The demonstrations marked the first anniversary of the military coup that upended the country’s democratic transition.
The Central Sudan Doctors Association said the victim, Abul Abdel Wahab, 20, died in Omdurman, Khartoum's twin city.
The association is known for thoroughly counting victims of political violence in Sudan in recent years.
"I dream of hearing the last gunfire shot in my country, even if it targets me," Abdel Wahab wrote on Facebook on Monday night.
In another post, he bade farewell to his friends and family and asked for forgiveness if he had wronged any of them.
"Tomorrow will not be new to us," he wrote. "We will wage a battle that history will witness. Remember us if we achieve victory."
Elsewhere in Khartoum, police used tear gas to disperse protesters approaching the Nile-side presidential palace in the heart of the Sudanese capital.

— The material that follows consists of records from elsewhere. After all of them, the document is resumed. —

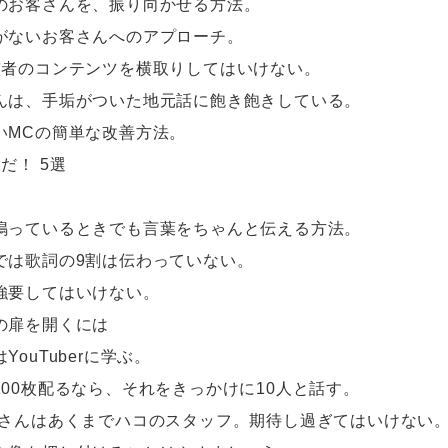
のお客さんを、振り向かせる方法。
がないお客さんへのアプローチ。
演者のコンテンツを横取りしてはいけない。
んは、手垢がついた地元話に飽き飽きしている。
いMCの簡単な改善方法。
だ！ 5選
鳴っているときでも言葉をちゃんと伝える方法。
では歌詞の9割は伝わっていない。
強要してはいけない。
の扉を開くには
ouTuberに学ぶ。
00枚配るなら、それをきっかけに10人と話す。
明さんはあくまでハコのスタッフ。期待し過ぎてはいけない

Soldiers and paramilitary units had been posted since early on Tuesday morning in anticipation of the anti-military rallies.
Waving Sudanese flags, the protesters chanted: “Soldiers, go back to the barracks” and “No partnership, no negotiation with the putschists".

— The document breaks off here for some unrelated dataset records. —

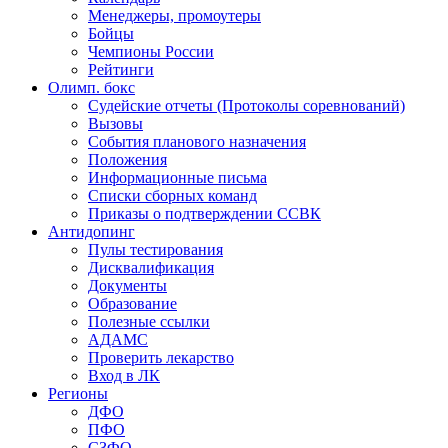
Менеджеры, промоутеры
Бойцы
Чемпионы России
Рейтинги
Олимп. бокс
Судейские отчеты (Протоколы соревнований)
Вызовы
События планового назначения
Положения
Информационные письма
Списки сборных команд
Приказы о подтверждении ССВК
Антидопинг
Пулы тестирования
Дисквалификация
Документы
Образование
Полезные ссылки
АДАМС
Проверить лекарство
Вход в ЛК
Регионы
ДФО
ПФО
СЗФО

Internet monitoring service NetBlocks reported “a nation-scale internet disruption in Sudan” before the protests, a measure often taken in the past by authorities on days when large demonstrations were planned.
Activists say the internet disruptions are designed to hamper attempts by protesters to organise and to help cover up human rights abuses.
At least 119 protesters have now been killed and about 6,000 injured since the coup a year ago. At least 30 people were injured in the last anti-military rallies in Khartoum on Friday.
One year on from Sudan coup - in pictures
The troops also sealed off Nile bridges linking the three towns that make up the Greater Khartoum area — Khartoum, Bahri and Omdurman — to prevent large numbers of protesters from gathering.
Authorities also ordered government offices, schools, banks and universities to close for the day.
The resistance committees, grass roots pro-democracy groups, described the demonstrations planned on October 25 as a “million-man protest” and a “continuation of the courageous struggle”.
“It will be staged under the slogan of ‘bring down the coup’ and will head to the presidential palace,” the group said.
The October 25 takeover ended a partnership between the military and the pro-democracy forces behind mass street protests in late 2018 and early 2019 that toppled dictator Omar Al Bashir’s 29-year rule.
A vast nation of 44 million people, Sudan has experienced unrest in its outlying regions since the takeover, including in the Blue Nile and Darfur regions.
The deadly violence has left at least 600 dead since January and displaced tens of thousands, the UN reported.
Sudan has also been gripped by the worst economic crisis in living memory after the West suspended billions of dollars’ worth of aid and debt forgiveness following the takeover.
It is suffering from three-digit inflation and chronic food shortages, with a third of its population now experiencing hunger — a rise of 50 per cent over 2021, according to the World Food Programme.
The cost of food staples has also soared by 137 per cent in one year, which the WFP says has forced Sudanese to spend “more than two thirds of their income on food alone, leaving little money to cover other needs”.
Gen Abdel Fattah Al Burhan, the army chief who led the military takeover and is now the head of state, insists that it was necessary to spare the country from civil war and restore the prestige of the armed forces.
But Gen Al Burhan has so far failed to form a government.
His repeated assertions that the military was prepared to step aside and let civilians name a head of state and a prime minister have been hedged by his suggestions that the army would remain as the source of ultimate power in Sudan, assuming the role of guardian and protector of the nation.
The general has also moved or chose not to challenge the reinstatement of thousands of Al Bashir supporters in government jobs and the judiciary from which they were purged.
He has also allowed them to engage in political activity, in what is widely interpreted as a reversal of the uprising against the dictator.
Gen Al Burhan has also dismissed a state, post-uprising commission mandated to dismantle Al Bashir's legacy.